Document extract ::
# Meet Bailey -- I think



## pjewel (Apr 11, 2007)

Because I spilled the beans on Milo's soon to be little brother, I thought I'd start his own thread. He's four weeks old and I think he'll be the perfect playmate for my little man. He's a sable and white parti.


----------



## Jane (Jun 2, 2007)

OMG!!! He's adorable! Congratulations, Geri!

But now you have to wait a few weeks until you can bring him home....you know how that just makes time STAND STILL!


----------



## Poornima (Jun 29, 2007)

Geri, congratulations! Milo's little brother is so adorable. I love his coloring. When does Bailey come home?


----------



## Beamer (Jan 29, 2007)

Congrats Geri!!!! 

Ryan


----------



## JeanMarie (Mar 2, 2008)

He's adorable!!! What a darling face.


----------



## Missy (Nov 6, 2006)

Geri, I must have missed those spilled beans!!!! OMG he is just precious!!! uhhh waiting is going to be hard.


----------



## pjewel (Apr 11, 2007)

I think he's adorable too. I'm not sure when he comes home but to tell you the truth I'd be happy if it weren't till he was about 10 weeks old. All the socializing he can get will only serve us all well.

I'm really fine with the weeks in between. I have things to do to get ready.


----------



## mckennasedona (Feb 20, 2007)

Geri, he's beautiful. Congratulations.


----------



## lulubella (Mar 25, 2008)

Geri--

I'll say it again--ADORABLE!!! Congratulations! I hope we get to meet him!

Susan


----------



## Sissygirl (Aug 8, 2007)

Geri,

I am so happy for you. He is just beautiful - ooh I wish I could hold him.


----------



## Lina (Apr 26, 2007)

I already congratulated you, but boy oh boy is Bailey adorable!


----------



## Me&2Girls (May 11, 2007)

I thought I caught your "spill". Major congratulations on this fantastic looking puppy. And I agree that 10 weeks is just perfect. Love the name. Milo and Bailey sounds like a new Disney movie to me.


----------



## trueblue (Jan 22, 2008)

Awwww....he's so cute! How different is his coloring from Milo when he was a puppy?


----------



## suzyfrtz (Nov 12, 2007)

Supplied records ::
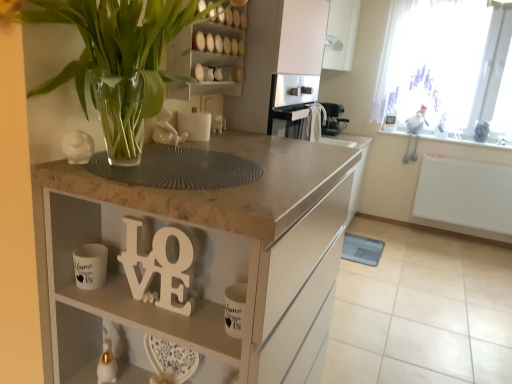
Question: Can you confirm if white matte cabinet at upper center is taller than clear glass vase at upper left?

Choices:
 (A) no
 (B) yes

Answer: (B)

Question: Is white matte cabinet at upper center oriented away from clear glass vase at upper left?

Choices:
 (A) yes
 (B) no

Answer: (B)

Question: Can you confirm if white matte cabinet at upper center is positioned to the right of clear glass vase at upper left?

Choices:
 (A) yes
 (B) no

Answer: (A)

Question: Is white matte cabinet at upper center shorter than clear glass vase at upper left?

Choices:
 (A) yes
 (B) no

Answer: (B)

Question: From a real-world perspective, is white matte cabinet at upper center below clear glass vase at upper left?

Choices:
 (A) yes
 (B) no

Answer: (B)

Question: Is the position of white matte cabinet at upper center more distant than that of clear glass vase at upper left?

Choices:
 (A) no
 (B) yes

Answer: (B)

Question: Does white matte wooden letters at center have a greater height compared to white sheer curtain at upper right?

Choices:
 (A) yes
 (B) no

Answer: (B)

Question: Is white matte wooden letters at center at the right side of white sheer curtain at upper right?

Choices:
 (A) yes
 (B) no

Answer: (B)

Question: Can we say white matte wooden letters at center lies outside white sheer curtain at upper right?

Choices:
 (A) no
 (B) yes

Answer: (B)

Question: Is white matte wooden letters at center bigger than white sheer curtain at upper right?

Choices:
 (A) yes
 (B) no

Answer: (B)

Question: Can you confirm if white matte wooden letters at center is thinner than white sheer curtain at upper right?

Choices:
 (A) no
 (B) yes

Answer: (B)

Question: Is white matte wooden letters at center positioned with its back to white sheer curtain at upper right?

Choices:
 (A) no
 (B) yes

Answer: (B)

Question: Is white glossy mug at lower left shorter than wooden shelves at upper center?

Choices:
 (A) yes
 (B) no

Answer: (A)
--
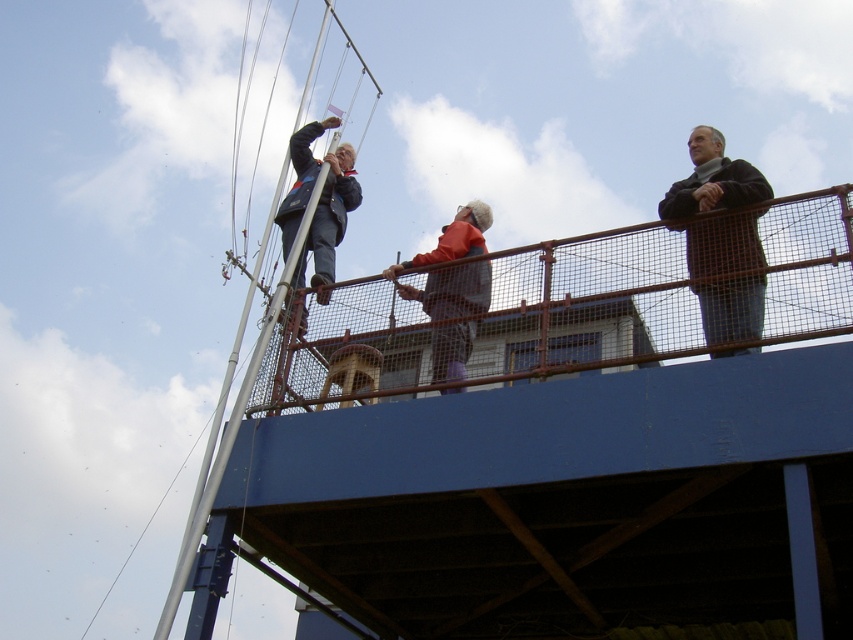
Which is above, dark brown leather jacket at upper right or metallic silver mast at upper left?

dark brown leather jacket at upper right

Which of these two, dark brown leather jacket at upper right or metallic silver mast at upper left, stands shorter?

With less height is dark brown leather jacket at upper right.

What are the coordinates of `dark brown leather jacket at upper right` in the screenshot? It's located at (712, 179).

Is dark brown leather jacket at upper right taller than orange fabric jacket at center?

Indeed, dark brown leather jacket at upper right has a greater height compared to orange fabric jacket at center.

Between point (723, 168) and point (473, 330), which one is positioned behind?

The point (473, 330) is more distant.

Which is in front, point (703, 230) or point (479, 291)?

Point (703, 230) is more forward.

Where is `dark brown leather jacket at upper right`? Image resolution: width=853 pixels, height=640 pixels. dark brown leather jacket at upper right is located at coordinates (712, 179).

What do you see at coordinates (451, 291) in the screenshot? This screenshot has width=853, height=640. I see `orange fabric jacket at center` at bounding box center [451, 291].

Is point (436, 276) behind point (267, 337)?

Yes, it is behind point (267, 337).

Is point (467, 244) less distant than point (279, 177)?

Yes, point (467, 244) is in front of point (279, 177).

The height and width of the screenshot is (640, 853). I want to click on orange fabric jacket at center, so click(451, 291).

Required work ::
- A) Print the Bailey thread verbatim, beginning at the words "He's adorable!!! What" and stopping after "to be hard.".
- B) Translate this sentence from the Bailey thread into Spanish: "All the socializing he can get will only serve us all well."
Work only from the Bailey thread, not from the rows.

Answers by item ::
- A)
He's adorable!!! What a darling face.


----------



## Missy (Nov 6, 2006)

Geri, I must have missed those spilled beans!!!! OMG he is just precious!!! uhhh waiting is going to be hard.

- B) Toda la socialización que pueda recibir solo nos beneficiará a todos.